Il secondo tema è la ricerca della solitudine, ma allo stesso tempo il desiderio di compagnia umana.
Quattro racconti riuniti nel volume “Je vous écris d’un pays lointain” (Milano, Mondadori, 1971 – Premio Bagutta 1972 ), una raccolta fortemente connotata dalla simbologia del viaggio nel senso più ampio e ricco del termine. Arriva per ognuno di noi il momento di “partire”, di ricercare e di capire.
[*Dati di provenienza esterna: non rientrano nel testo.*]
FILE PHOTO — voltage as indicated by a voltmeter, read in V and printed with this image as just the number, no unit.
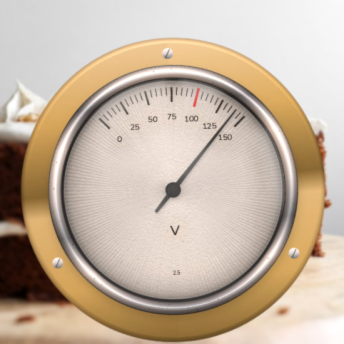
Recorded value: 140
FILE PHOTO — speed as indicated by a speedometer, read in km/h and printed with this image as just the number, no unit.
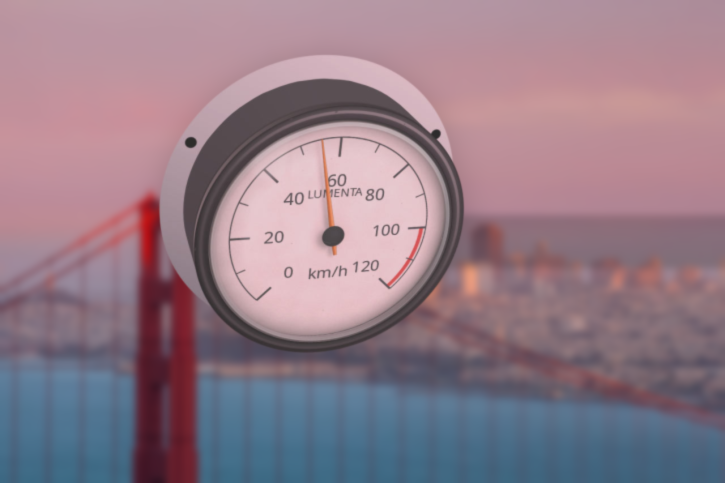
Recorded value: 55
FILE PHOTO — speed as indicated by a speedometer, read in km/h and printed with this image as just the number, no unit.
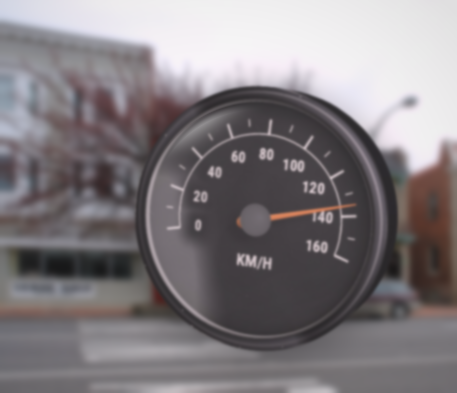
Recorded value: 135
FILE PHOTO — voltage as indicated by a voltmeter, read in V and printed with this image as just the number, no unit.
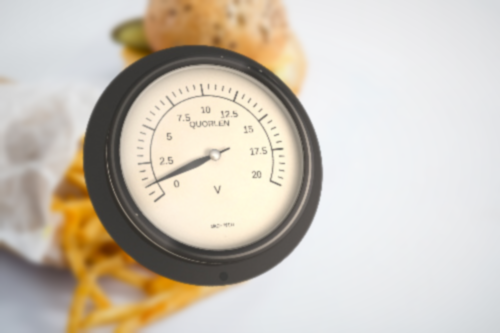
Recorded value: 1
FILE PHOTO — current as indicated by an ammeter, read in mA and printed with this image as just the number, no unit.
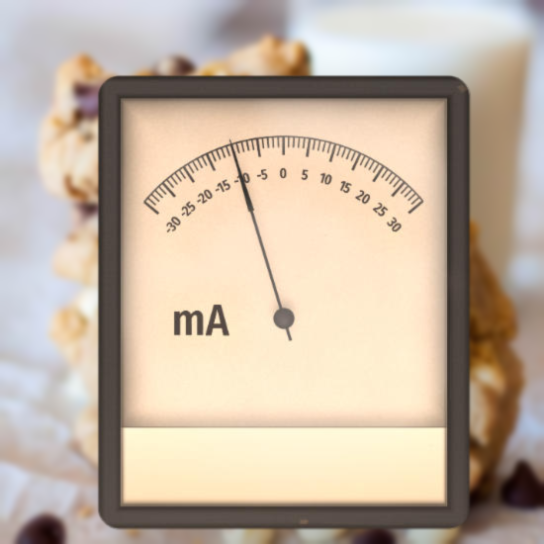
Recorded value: -10
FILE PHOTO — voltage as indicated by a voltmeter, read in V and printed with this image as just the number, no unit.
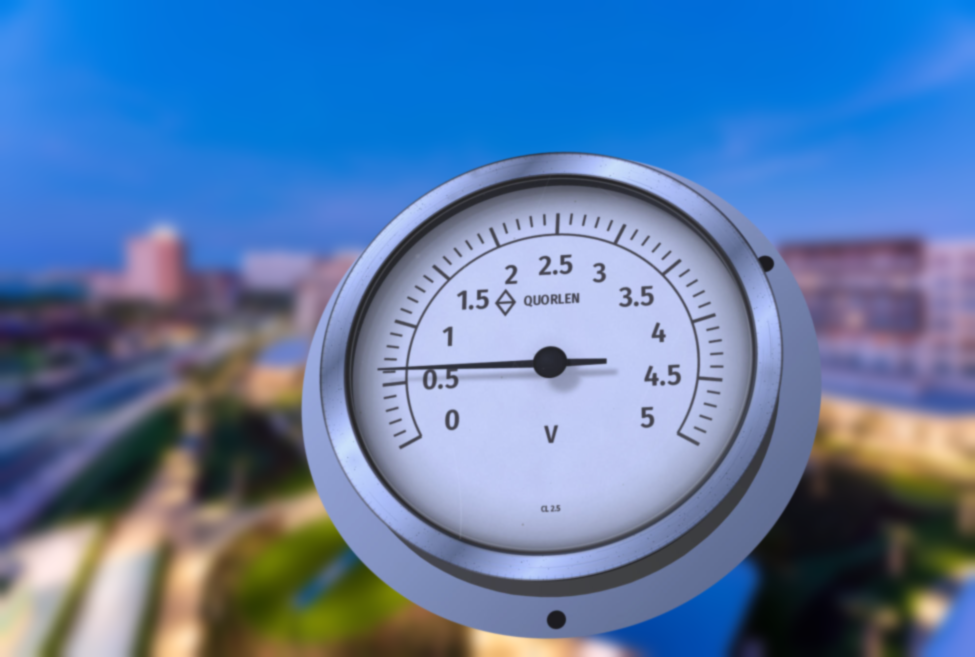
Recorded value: 0.6
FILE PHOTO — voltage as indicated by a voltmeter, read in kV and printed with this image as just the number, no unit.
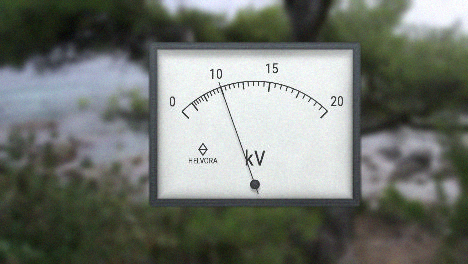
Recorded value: 10
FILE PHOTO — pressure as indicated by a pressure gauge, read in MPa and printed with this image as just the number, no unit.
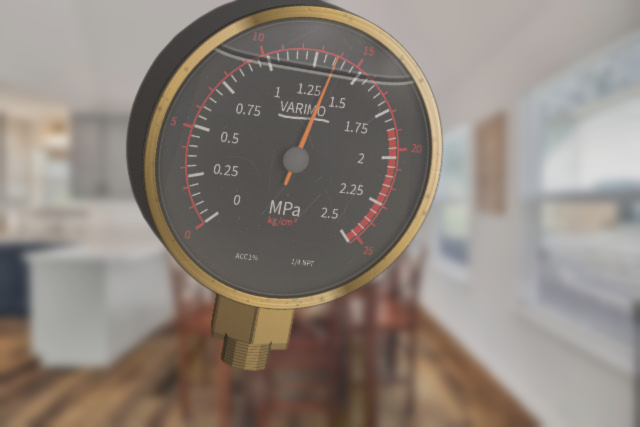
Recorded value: 1.35
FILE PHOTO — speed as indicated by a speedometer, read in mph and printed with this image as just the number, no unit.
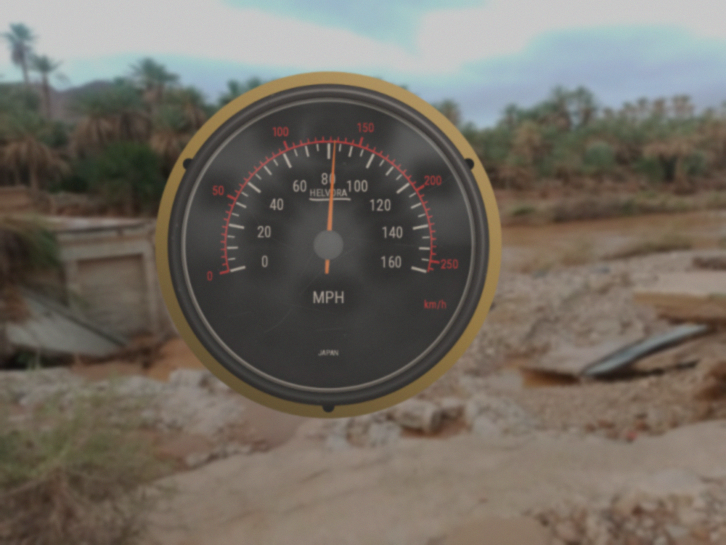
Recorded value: 82.5
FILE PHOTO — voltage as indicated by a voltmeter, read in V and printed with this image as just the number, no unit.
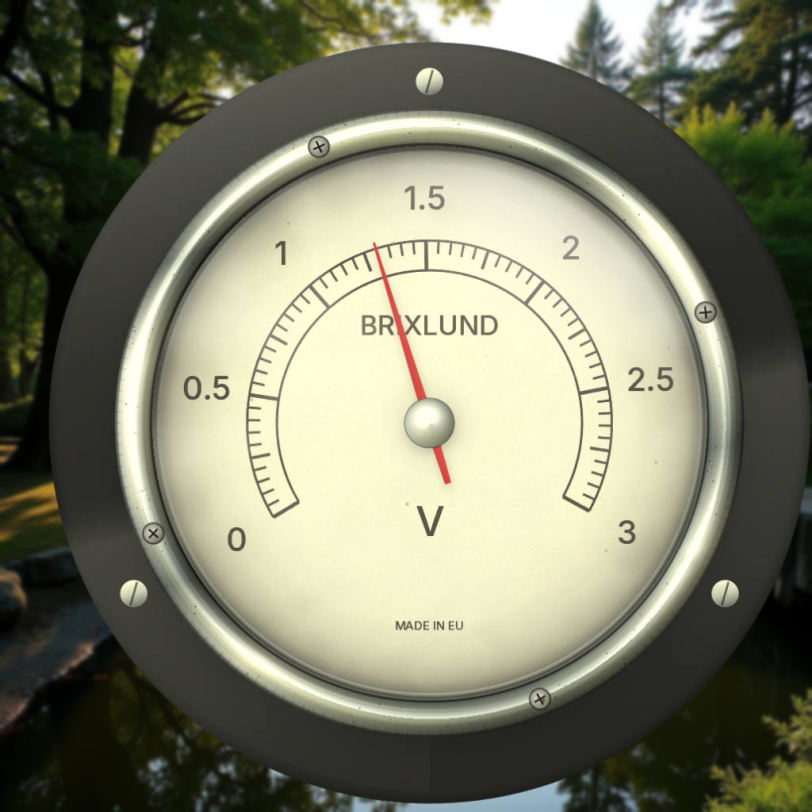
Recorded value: 1.3
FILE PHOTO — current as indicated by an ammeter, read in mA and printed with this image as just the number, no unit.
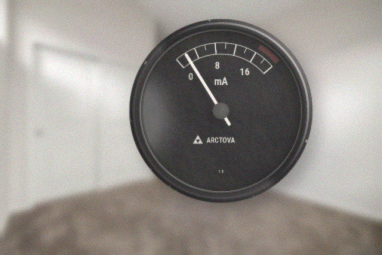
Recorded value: 2
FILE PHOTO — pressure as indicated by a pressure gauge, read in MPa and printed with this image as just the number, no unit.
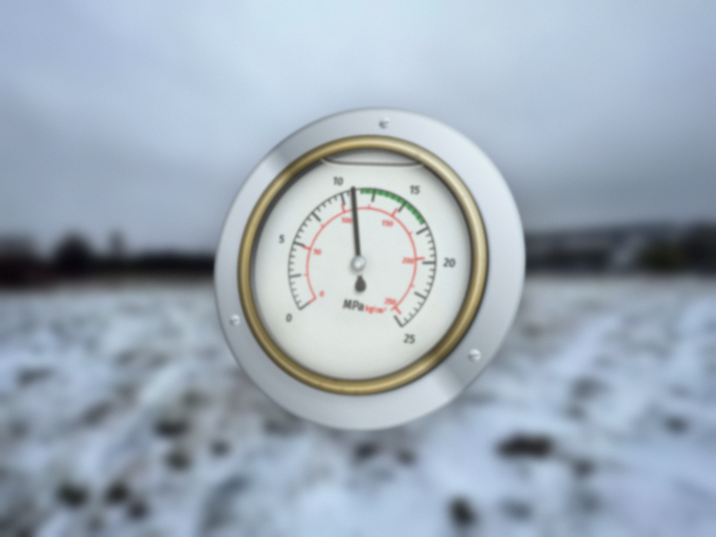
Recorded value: 11
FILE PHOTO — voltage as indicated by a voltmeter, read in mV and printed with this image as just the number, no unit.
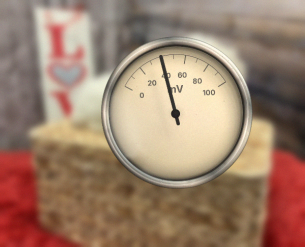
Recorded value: 40
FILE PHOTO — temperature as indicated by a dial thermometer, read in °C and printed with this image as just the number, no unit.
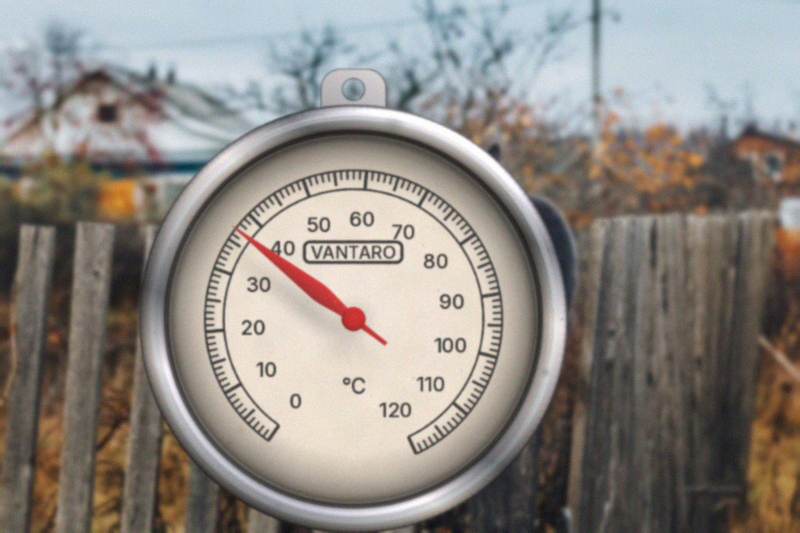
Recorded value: 37
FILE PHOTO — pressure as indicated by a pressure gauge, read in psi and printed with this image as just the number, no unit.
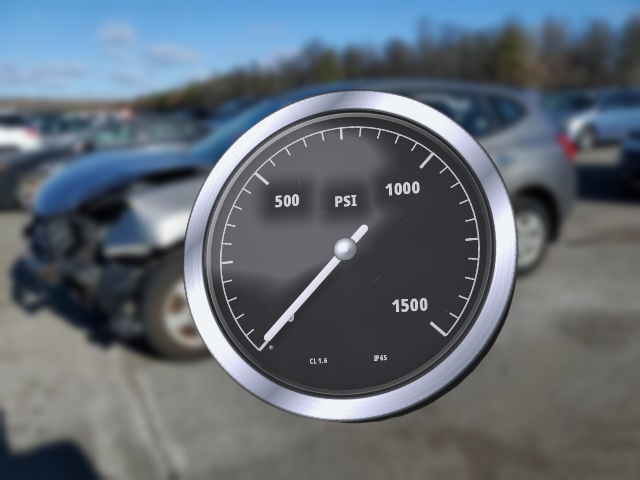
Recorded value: 0
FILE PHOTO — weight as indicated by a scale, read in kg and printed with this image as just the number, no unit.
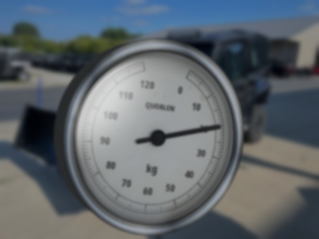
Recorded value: 20
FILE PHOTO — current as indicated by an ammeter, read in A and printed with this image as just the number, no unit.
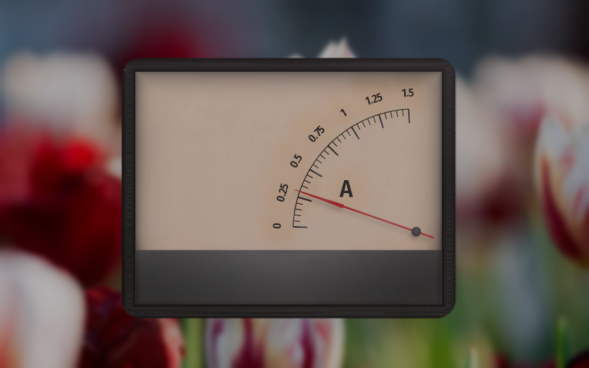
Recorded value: 0.3
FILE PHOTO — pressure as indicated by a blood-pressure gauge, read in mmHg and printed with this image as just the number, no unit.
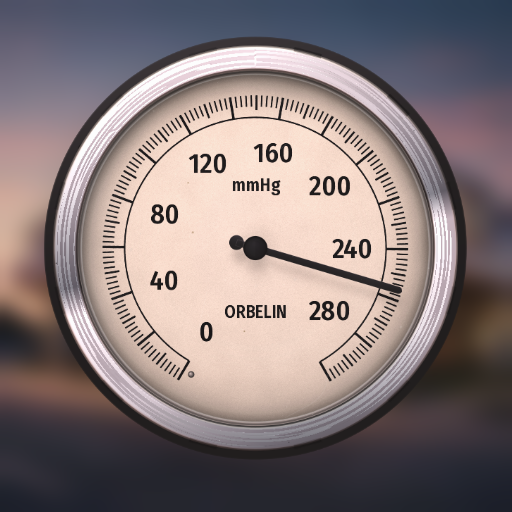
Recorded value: 256
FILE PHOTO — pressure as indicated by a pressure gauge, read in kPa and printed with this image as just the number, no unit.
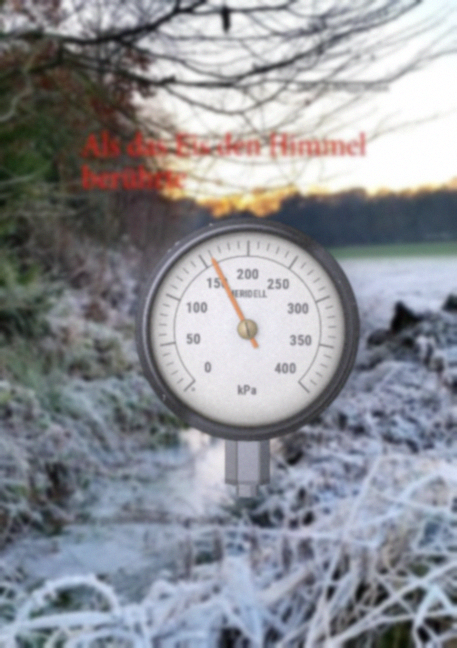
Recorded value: 160
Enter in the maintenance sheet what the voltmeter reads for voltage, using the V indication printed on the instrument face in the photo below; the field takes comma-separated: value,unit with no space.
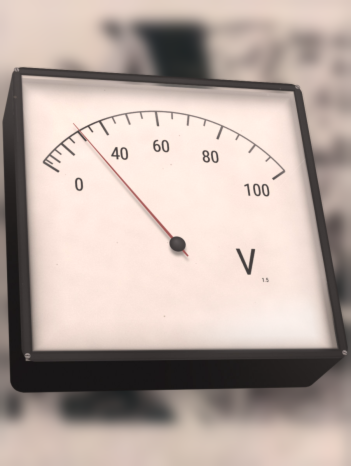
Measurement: 30,V
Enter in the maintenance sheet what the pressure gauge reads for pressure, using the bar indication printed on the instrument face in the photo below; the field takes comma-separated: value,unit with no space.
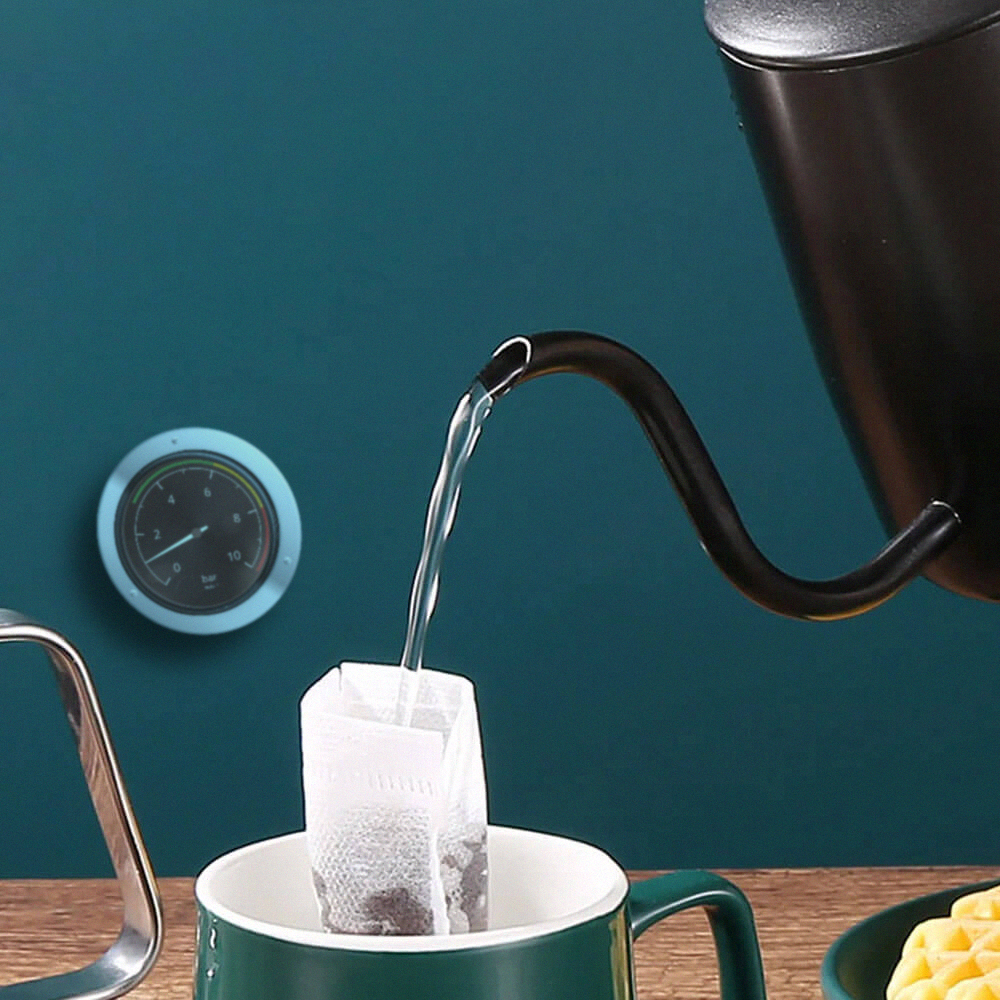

Gli scrittori sono, in questo senso, dei viaggiatori privilegiati per due motivi: possono utilizzare il “veicolo scrittura” per intraprendere un viaggio esistenziale, possono spaziare pericolosamente dentro il perimetro della propria esperienza, dei propri ricordi, possono incontrare le proprie paure, toccare spavaldamente i confini oltre i quali c’è la perdita di sé per poi ritornare, utilizzando lo stesso veicolo, ad una realtà riabilitata e un poco più vicina alla desiderata “salvezza” (per chi, come me, crede nella funzione taumaturgica della scrittura). Ad un secondo livello, l’autore-viaggiatore diventa una guida che conduce per mano il lettore attraverso le sue mappe e mete spazio-temporali-mentali.